Художнику остается выяснить, является ли цвет — выражением света.
Глава шестнадцатая
ГАМЛЕТ, СЫН ГАМЛЕТА
I— Почему он не убил Клавдия сразу, вот что интересно.
— Тебе зачем? — спросил другой мальчик
— Чтобы научиться, как себя вести с плохими людьми.
— Сразу убивать или подождать?
— Вот именно.
— Лучше не тянуть. А то тебя убьют.
— А Гамлет ждал.
— Нет нужды копаться в характере Гамлета. Что в нем хорошего, если разобраться? У Шекспира есть герои убедительнее. Отелло храбр и простодушен. Брут честолюбив и честен. Скажи, пожалуйста, хорош Гамлет или плох?
— Он очень хороший.
— Это из чего видно? Он кого-нибудь любит?
— Всех: Офелию, друзей, мать, отца.
— Хороша любовь — всех на тот свет спровадил. Такую любовь платонической не назовешь, верно?

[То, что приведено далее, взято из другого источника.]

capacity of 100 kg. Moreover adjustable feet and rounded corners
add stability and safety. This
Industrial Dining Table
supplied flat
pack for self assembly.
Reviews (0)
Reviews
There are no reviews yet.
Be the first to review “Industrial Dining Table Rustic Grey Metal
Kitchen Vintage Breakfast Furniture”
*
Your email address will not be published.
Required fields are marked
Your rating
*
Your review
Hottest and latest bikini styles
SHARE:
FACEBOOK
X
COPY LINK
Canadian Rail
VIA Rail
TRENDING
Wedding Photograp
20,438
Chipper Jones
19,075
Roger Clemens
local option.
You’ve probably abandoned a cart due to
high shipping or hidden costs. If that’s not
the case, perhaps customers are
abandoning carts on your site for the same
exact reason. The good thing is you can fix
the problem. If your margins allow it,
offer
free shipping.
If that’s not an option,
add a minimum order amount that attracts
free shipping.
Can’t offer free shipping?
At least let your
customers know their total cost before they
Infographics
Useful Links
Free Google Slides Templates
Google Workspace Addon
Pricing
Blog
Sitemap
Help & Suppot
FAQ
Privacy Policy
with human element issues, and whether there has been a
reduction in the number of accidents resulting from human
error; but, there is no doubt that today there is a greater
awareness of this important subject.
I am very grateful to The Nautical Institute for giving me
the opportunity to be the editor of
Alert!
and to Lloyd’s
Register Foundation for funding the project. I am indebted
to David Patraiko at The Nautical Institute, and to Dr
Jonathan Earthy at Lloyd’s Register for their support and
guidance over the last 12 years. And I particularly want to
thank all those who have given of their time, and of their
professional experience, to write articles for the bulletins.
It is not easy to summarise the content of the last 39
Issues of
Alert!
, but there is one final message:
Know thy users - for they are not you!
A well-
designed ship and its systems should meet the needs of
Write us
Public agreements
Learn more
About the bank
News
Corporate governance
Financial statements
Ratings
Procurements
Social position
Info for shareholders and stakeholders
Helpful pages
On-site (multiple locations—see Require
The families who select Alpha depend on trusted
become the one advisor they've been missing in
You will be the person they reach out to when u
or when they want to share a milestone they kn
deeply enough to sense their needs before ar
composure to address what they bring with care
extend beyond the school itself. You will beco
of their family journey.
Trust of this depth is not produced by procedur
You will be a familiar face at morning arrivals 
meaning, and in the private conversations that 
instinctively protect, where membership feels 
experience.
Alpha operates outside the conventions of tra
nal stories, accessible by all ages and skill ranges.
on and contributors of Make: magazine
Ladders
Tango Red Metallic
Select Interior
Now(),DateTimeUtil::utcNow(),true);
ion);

— Друзья его предали — получили то, что готовили ему сами; не он же их убивал? Офелия сошла с ума от горя, это верно. Но отца ее он убил случайно. А Гертруду и вовсе отравил король.
— Оправдываешь его, как плохой адвокат — хулигана в районном суде. Подзащитный ни при чем, среда виновата. Прокурор в таких случаях говорит: представьте суду доказательства, что он человек приличный. Он что-нибудь хорошее совершил?
— Безусловно.
— Пек хлеб? Опекал сирот? Водил поезда? Ничего этого, насколько известно, он не совершал. Но, возможно, он делал нечто иное, тоже положительное. В таком случае не утаите этого факта от суда.
— Ты в газете так ловко обучился говорить? Тренируют журналистов. Действительно, принц хлеб не пек. Вообще, на свете мало людей, пекущих хлеб; гораздо больше народу его ест. Ты, кстати, тоже хлеб не печешь, но я тебя считаю хорошим человеком.